SP Agent Team Token Report — Week of 2026-06-07

1 分
---
title: "Weekly Token Optimization Report: The Opus Drift"
date: "2026-06-08"
category: "Engineering"
tags: ["LLMOps", "CostOptimization", "AgenticSystems", "Claude"]
---

## This Week's Numbers

Our token efficiency took a significant hit this week. While we have successfully scaled our secondary agent (Hermes), our primary Claude dispatching has drifted back toward the high-cost model.

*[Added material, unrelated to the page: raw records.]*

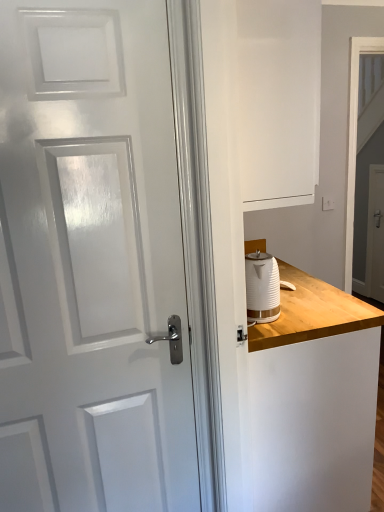
This screenshot has width=384, height=512. Describe the element at coordinates (354, 141) in the screenshot. I see `white glossy screen door at upper right, positioned as the second screen door in right-to-left order` at that location.

Where is `wooden counter at right`? wooden counter at right is located at coordinates (314, 399).

Locate an element on the screen. white ribbed kettle at right is located at coordinates (262, 287).

Is white ribbed kettle at right smaller than wooden counter at right?

Indeed, white ribbed kettle at right has a smaller size compared to wooden counter at right.

How different are the orientations of white ribbed kettle at right and wooden counter at right in degrees?

There is a 0.00151-degree angle between the facing directions of white ribbed kettle at right and wooden counter at right.

Considering the positions of objects white ribbed kettle at right and wooden counter at right in the image provided, who is more to the left, white ribbed kettle at right or wooden counter at right?

Positioned to the left is white ribbed kettle at right.

Is the position of white ribbed kettle at right less distant than that of wooden counter at right?

No, white ribbed kettle at right is behind wooden counter at right.

Considering the positions of objects white glossy screen door at upper right, the second screen door positioned from the back, and white glossy door at left in the image provided, who is more to the right, white glossy screen door at upper right, the second screen door positioned from the back, or white glossy door at left?

Positioned to the right is white glossy screen door at upper right, the second screen door positioned from the back.

Does point (350, 264) come behind point (116, 181)?

Yes.

From the image's perspective, between white glossy screen door at upper right, marked as the first screen door in a front-to-back arrangement, and white glossy door at left, who is located below?

white glossy door at left.

Is white glossy screen door at upper right, positioned as the second screen door in right-to-left order, bigger or smaller than white glossy door at left?

In the image, white glossy screen door at upper right, positioned as the second screen door in right-to-left order, appears to be smaller than white glossy door at left.

Considering the points (38, 44) and (320, 500), which point is in front, point (38, 44) or point (320, 500)?

The point (38, 44) is more forward.

Is wooden counter at right at the back of white glossy door at left?

That's not correct — white glossy door at left is not looking away from wooden counter at right.

Is white glossy door at left in front of wooden counter at right?

Yes, white glossy door at left is in front of wooden counter at right.

From the image's perspective, between white glossy door at left and wooden counter at right, who is located below?

wooden counter at right is shown below in the image.

Is white glossy screen door at upper right, which is counted as the 1th screen door, starting from the left, positioned with its back to white matte dresser at right?

No, white glossy screen door at upper right, which is counted as the 1th screen door, starting from the left, is not facing the opposite direction of white matte dresser at right.

Considering the positions of point (355, 53) and point (290, 418), is point (355, 53) closer or farther from the camera than point (290, 418)?

Point (355, 53) is farther from the camera than point (290, 418).

Would you say white glossy screen door at upper right, which is counted as the 1th screen door, starting from the left, is outside white matte dresser at right?

Yes, white glossy screen door at upper right, which is counted as the 1th screen door, starting from the left, is not within white matte dresser at right.

Looking at this image, how different are the orientations of white glossy screen door at upper right, which is counted as the 1th screen door, starting from the left, and white matte dresser at right in degrees?

88.9 degrees.

Is white matte dresser at right behind white glossy door at left?

No, it is in front of white glossy door at left.

Which of these two, white matte dresser at right or white glossy door at left, stands shorter?

white matte dresser at right.

Are white matte dresser at right and white glossy door at left far apart?

No, white matte dresser at right is in close proximity to white glossy door at left.

Which object is further away from the camera, white glossy screen door at upper right, which is counted as the 1th screen door, starting from the left, or wooden counter at right?

white glossy screen door at upper right, which is counted as the 1th screen door, starting from the left.

From the image's perspective, which is below, white glossy screen door at upper right, the second screen door positioned from the back, or wooden counter at right?

wooden counter at right.

Is white glossy screen door at upper right, positioned as the second screen door in right-to-left order, placed right next to wooden counter at right?

No, white glossy screen door at upper right, positioned as the second screen door in right-to-left order, is not beside wooden counter at right.

Considering the positions of objects white glossy door at left and white matte dresser at right in the image provided, who is more to the right, white glossy door at left or white matte dresser at right?

white matte dresser at right.

From a real-world perspective, is white glossy door at left above or below white matte dresser at right?

white glossy door at left is situated lower than white matte dresser at right in the real world.

Which of these two, white glossy door at left or white matte dresser at right, is smaller?

Smaller between the two is white glossy door at left.

Considering the sizes of white glossy door at left and white matte dresser at right in the image, is white glossy door at left wider or thinner than white matte dresser at right?

In the image, white glossy door at left appears to be more narrow than white matte dresser at right.

This screenshot has height=512, width=384. What are the coordinates of `kitchen appliance above the wooden counter at right (from a real-world perspective)` in the screenshot? It's located at (262, 287).

From the image's perspective, which screen door is the 2nd one above the white glossy door at left? Please provide its 2D coordinates.

[(354, 141)]

Estimate the real-world distances between objects in this image. Which object is further from white glossy door at left, white matte dresser at right or white glossy screen door at upper right, which is counted as the 1th screen door, starting from the left?

The object further to white glossy door at left is white glossy screen door at upper right, which is counted as the 1th screen door, starting from the left.

When comparing their distances from white ribbed kettle at right, does white glossy screen door at upper right, the second screen door positioned from the back, or wooden counter at right seem further?

white glossy screen door at upper right, the second screen door positioned from the back, is further to white ribbed kettle at right.

Considering their positions, is white ribbed kettle at right positioned closer to white glossy screen door at right, the second screen door viewed from the left, than white glossy screen door at upper right, marked as the first screen door in a front-to-back arrangement?

The object closer to white glossy screen door at right, the second screen door viewed from the left, is white glossy screen door at upper right, marked as the first screen door in a front-to-back arrangement.

When comparing their distances from wooden counter at right, does white glossy screen door at right, which appears as the 2th screen door when viewed from the front, or white ribbed kettle at right seem further?

Among the two, white glossy screen door at right, which appears as the 2th screen door when viewed from the front, is located further to wooden counter at right.

Estimate the real-world distances between objects in this image. Which object is closer to white glossy screen door at upper right, positioned as the second screen door in right-to-left order, white matte dresser at right or white glossy door at left?

white matte dresser at right is positioned closer to the anchor white glossy screen door at upper right, positioned as the second screen door in right-to-left order.

Considering their positions, is white glossy screen door at right, which appears as the 2th screen door when viewed from the front, positioned further to white ribbed kettle at right than white matte dresser at right?

The object further to white ribbed kettle at right is white glossy screen door at right, which appears as the 2th screen door when viewed from the front.

Estimate the real-world distances between objects in this image. Which object is further from wooden counter at right, white ribbed kettle at right or white glossy screen door at right, which appears as the 2th screen door when viewed from the front?

white glossy screen door at right, which appears as the 2th screen door when viewed from the front, is further to wooden counter at right.

When comparing their distances from white ribbed kettle at right, does white glossy screen door at upper right, marked as the first screen door in a front-to-back arrangement, or white matte dresser at right seem closer?

The object closer to white ribbed kettle at right is white matte dresser at right.

Where is `screen door located between white ribbed kettle at right and white glossy screen door at right, acting as the first screen door starting from the back, in the depth direction`? The height and width of the screenshot is (512, 384). screen door located between white ribbed kettle at right and white glossy screen door at right, acting as the first screen door starting from the back, in the depth direction is located at coordinates (354, 141).

Where is `door between white matte dresser at right and white glossy screen door at upper right, which is counted as the 1th screen door, starting from the left, along the z-axis`? door between white matte dresser at right and white glossy screen door at upper right, which is counted as the 1th screen door, starting from the left, along the z-axis is located at coordinates pyautogui.click(x=91, y=263).

You are a GUI agent. You are given a task and a screenshot of the screen. Output one action in this format:
    pyautogui.click(x=<x>, y=<y>)
    Task: Click on the kitchen appliance between wooden counter at right and white glossy screen door at upper right, positioned as the second screen door in right-to-left order, from front to back
    This screenshot has width=384, height=512.
    Given the screenshot: What is the action you would take?
    pyautogui.click(x=262, y=287)

Where is `door between white matte dresser at right and wooden counter at right in the front-back direction`? door between white matte dresser at right and wooden counter at right in the front-back direction is located at coordinates (91, 263).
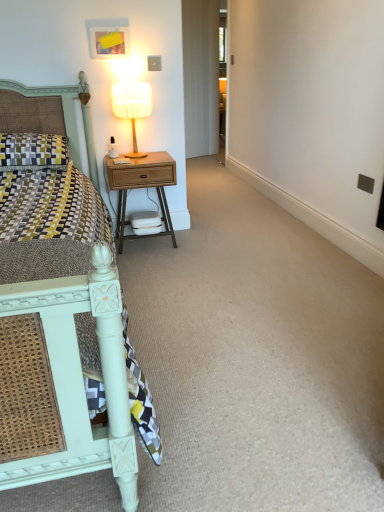
Question: Is patterned fabric pillow at left taller or shorter than woodenmaterial/texturenightstand at left?

Choices:
 (A) tall
 (B) short

Answer: (B)

Question: From the image's perspective, is patterned fabric pillow at left above or below woodenmaterial/texturenightstand at left?

Choices:
 (A) below
 (B) above

Answer: (B)

Question: Which is nearer to the white fabric lampshade at upper right?

Choices:
 (A) matte white bed at left
 (B) woodenmaterial/texturenightstand at left
 (C) patterned fabric pillow at left

Answer: (B)

Question: Which of these objects is positioned closest to the patterned fabric pillow at left?

Choices:
 (A) white fabric lampshade at upper right
 (B) woodenmaterial/texturenightstand at left
 (C) matte white bed at left

Answer: (B)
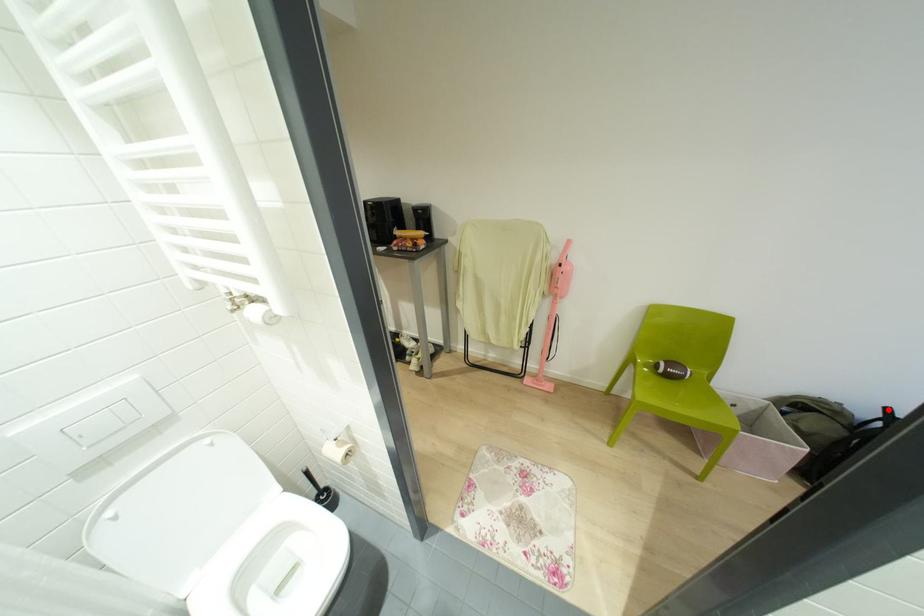
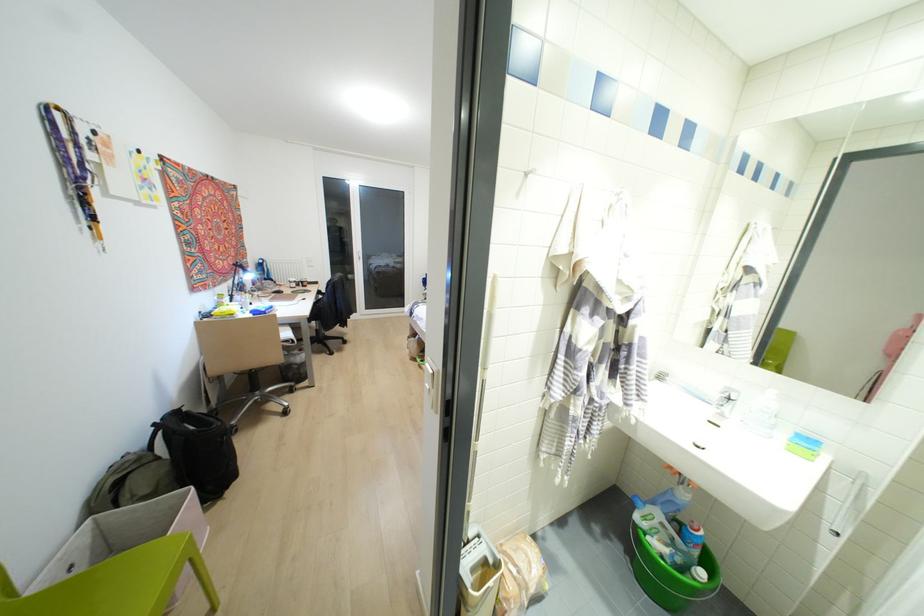
In the second image, find the point that corresponds to the highlighted location in the first image.

(153, 424)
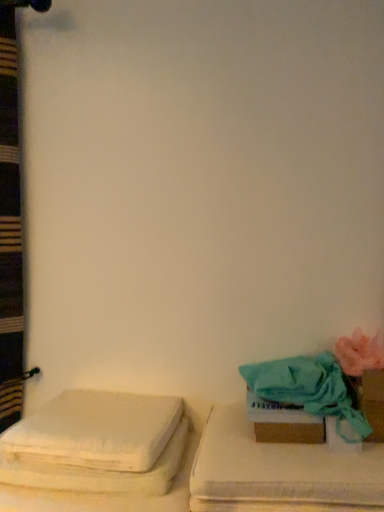
Question: Should I look upward or downward to see teal fabric cushion at right, which is the 1th furniture in right-to-left order?

Choices:
 (A) up
 (B) down

Answer: (B)

Question: From a real-world perspective, is brown cardboard box at lower right positioned over pink fabric flower at right based on gravity?

Choices:
 (A) yes
 (B) no

Answer: (B)

Question: Does brown cardboard box at lower right have a smaller size compared to pink fabric flower at right?

Choices:
 (A) yes
 (B) no

Answer: (A)

Question: Considering the relative sizes of brown cardboard box at lower right and pink fabric flower at right in the image provided, is brown cardboard box at lower right wider than pink fabric flower at right?

Choices:
 (A) yes
 (B) no

Answer: (B)

Question: Is pink fabric flower at right inside brown cardboard box at lower right?

Choices:
 (A) no
 (B) yes

Answer: (A)

Question: Can you confirm if brown cardboard box at lower right is shorter than pink fabric flower at right?

Choices:
 (A) yes
 (B) no

Answer: (B)

Question: From the image's perspective, is brown cardboard box at lower right below pink fabric flower at right?

Choices:
 (A) yes
 (B) no

Answer: (A)

Question: Can we say pink fabric flower at right lies outside brown cardboard box at lower right?

Choices:
 (A) yes
 (B) no

Answer: (A)

Question: Would you say pink fabric flower at right contains brown cardboard box at lower right?

Choices:
 (A) yes
 (B) no

Answer: (B)

Question: Is pink fabric flower at right positioned with its back to brown cardboard box at lower right?

Choices:
 (A) no
 (B) yes

Answer: (A)

Question: From a real-world perspective, is pink fabric flower at right under brown cardboard box at lower right?

Choices:
 (A) no
 (B) yes

Answer: (A)

Question: Can you confirm if pink fabric flower at right is wider than brown cardboard box at lower right?

Choices:
 (A) yes
 (B) no

Answer: (A)

Question: Is pink fabric flower at right aimed at brown cardboard box at lower right?

Choices:
 (A) no
 (B) yes

Answer: (A)

Question: Is pink fabric flower at right shorter than teal fabric towel at lower right?

Choices:
 (A) yes
 (B) no

Answer: (A)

- **Opus Usage Average:** 70% (Last week: 46%)
- **Trend:** $\uparrow 24\%$ worsening
- **Target:** $< 50\%$
- **Status:** 🔴 **Red Light**
- **Total Claude Turns:** 1,247 turns across 5 sessions
- **Hermes Activity:** 89 sessions / 11M+ tokens processed

## What Changed

The most alarming data point is the spike on **June 6th**, where we recorded **491 Opus turns** compared to only 99 Sonnet turns. This suggests a "complexity trap" where the agent defaulted to Opus for a large-scale implementation task rather than decomposing the problem for Sonnet. By June 7th, the ratio hit 100% Opus, indicating that current prompt routing is failing to trigger Sonnet for routine updates.

## Wins

Despite the Claude drift, **Hermes Agent** is performing exceptionally well as our "utility layer." 
- **High Volume:** Handled 591 messages and 11 million tokens, primarily via `cron` platforms.
- **Tool Proficiency:** Hermes successfully executed 241 tool calls, with `terminal` (34.9%) and `read_file` (27.4%) being the primary drivers.
- **Model Diversity:** Gemini-3.5-flash handled the bulk of the load (11M tokens), proving that our "free engine" tier is capable of maintaining agentic loops for monitoring and reporting.

## Challenges

The core challenge is **Dispatch Regression**. We are seeing a trend where "Implementation" tasks are defaulting to Opus. When the Opus% hits 70%+, our cost-per-feature increases exponentially. We need to enforce stricter boundaries on when an agent is allowed to escalate from Sonnet to Opus.

## Next Week's Target

- **Opus% Target:** $< 45\%$
- **Objective:** Implement a "Sonnet-First" enforcement hook for all implementation tasks under 500 lines of code.

## Dispatch Optimization

Based on the Hermes data, we are seeing a high volume of `read_file` and `search_files` calls. These are low-reasoning, high-context tasks. 

**Proposed Shift:**
Next week, we will move all **Repository Indexing** and **Log Analysis** tasks entirely from Claude to Hermes. Currently, some of these are still triggering Opus turns for "analysis" that Gemini-3.5-flash can handle with 95% accuracy.

## Cost Savings

By routing the Hermes workload (591 messages) through our optimized DeepSeek/Gemini pipeline instead of Claude Sonnet, the savings are substantial:

- **Hermes Cost (DeepSeek rate):** $591 \text{ queries} \times \$0.003 \approx \mathbf{\$1.77}$
- **Estimated Sonnet Cost:** For the same 1.67M input tokens and 15K output tokens, Sonnet would have cost approximately $\mathbf{\$5.20 - \$7.00}$ (depending on cache hits).
- **Net Savings:** $\approx \$4.00 - \$5.00$ per single-agent utility cycle. While small in isolation, scaling this to 100+ agents represents a massive reduction in OpEx.

## Recommendations

Based on this week's metrics, the following action items are mandated:

1. **Route more implementation to Sonnet:** Because Opus% (70%) is well above the 50% threshold, we must audit the routing logic to prevent automatic Opus escalation.
2. **Audit "Complex" Tags:** Review the 491 Opus turns from June 6th to determine if those tasks could have been decomposed into smaller Sonnet-sized chunks.
3. **Expand Hermes Toolset:** Since `terminal` and `read_file` are the most used tools, we will move all "read-only" repo explorations to Hermes to protect the Claude context window.